The bill faced fierce opposition from southern Democrats. The Senate filibuster lasted 60 working days, the longest in history at the time. Senator Robert Byrd of West Virginia spoke for 14 hours and 13 minutes against the bill. Senator Hubert Humphrey of Minnesota led the supporters and worked with Republican Minority Leader Everett Dirksen of Illinois to assemble a two-thirds supermajority for cloture. The Senate voted 71 to 29 to end the filibuster on June 10, 1964, the first successful cloture vote on a civil rights bill in American history. The act passed the Senate 73 to 27 on June 19 and the House 289 to 126 on July 2.

Title I prohibited unequal voter registration requirements. Title II banned discrimination by hotels, restaurants, theaters, and other places of public accommodation. Title III empowered the attorney general to sue to desegregate public facilities. Title IV authorized federal action to desegregate public schools. Title VI cut off federal funding to programs that practiced discrimination. Title VII created the Equal Employment Opportunity Commission and prohibited workplace discrimination.

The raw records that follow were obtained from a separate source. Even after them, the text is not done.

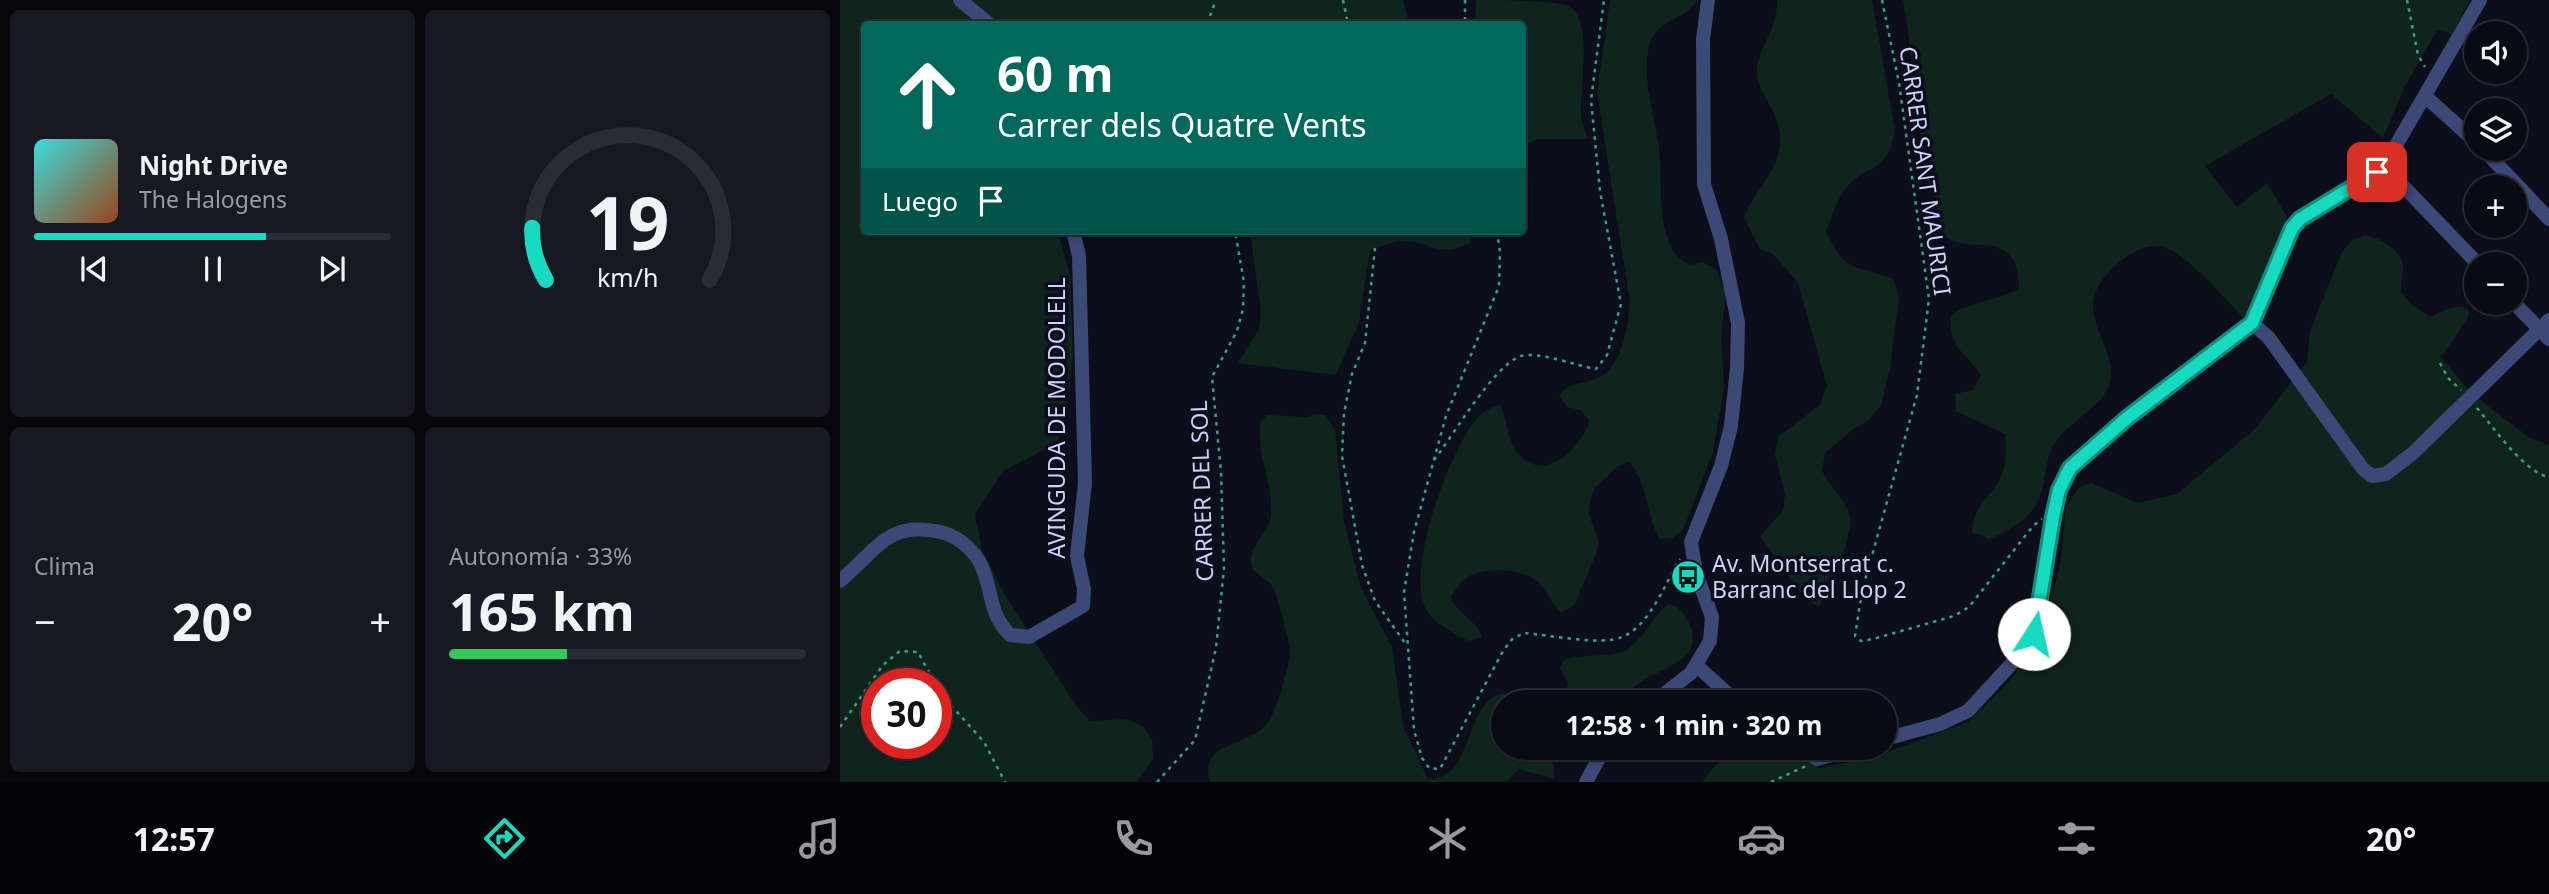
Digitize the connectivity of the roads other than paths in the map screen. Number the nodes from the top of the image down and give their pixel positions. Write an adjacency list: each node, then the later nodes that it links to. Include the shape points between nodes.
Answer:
1 (960, 0): 4 (street)
2 (1708, 0): 16 (street, via 1703,40 1704,184 1738,323 1731,426 1721,466 1691,542 1696,573 1712,617 1710,641)
3 (2480, 0): 5 (street)
4 (985, 21)
5 (2426, 96): 6 (street); 8 (street)
6 (2464, 131)
7 (2494, 161): 9 (street)
8 (2384, 166): 11 (street); 13 (street, via 2292,228)
9 (2549, 219)
10 (1074, 235): 15 (street, AVINGUDA DE MODOLELL, via 1079,256 1085,483 1077,556 1083,606 1029,637 1010,635 993,612 991,589 979,561 955,536 921,527 898,530)
11 (2466, 252)
12 (2527, 314): 14 (street)
13 (2252, 323): 14 (street, via 2269,338 2372,476 2386,474 2413,453); 19 (street, via 2081,456 2063,479 2037,623 2026,648 1968,711)
14 (2546, 330)
15 (840, 581)
16 (1696, 665): 17 (street); 18 (street)
17 (1669, 690)
18 (1724, 690)
19 (1897, 736)
20 (1598, 760): 21 (street)
21 (1586, 782)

The inclusion of sex as a protected category in Title VII came from an unlikely amendment offered by Representative Howard Smith of Virginia, a segregationist who hoped to defeat the entire bill, but it survived and became a foundation for women's rights in the workplace. The Supreme Court upheld the public accommodations provisions in Heart of Atlanta Motel v. United States and Katzenbach v. McClung, both decided December 14, 1964, citing the Commerce Clause. The Civil Rights Act of 1964 fundamentally reshaped American law and society and remains the most important civil rights statute in the country.

Why this matters for your test

USCIS asks about the Civil Rights Act of 1964 because it is the legal foundation of modern American equal protection in employment and public life. Knowing the act helps applicants understand why employers, schools, and public businesses cannot discriminate today.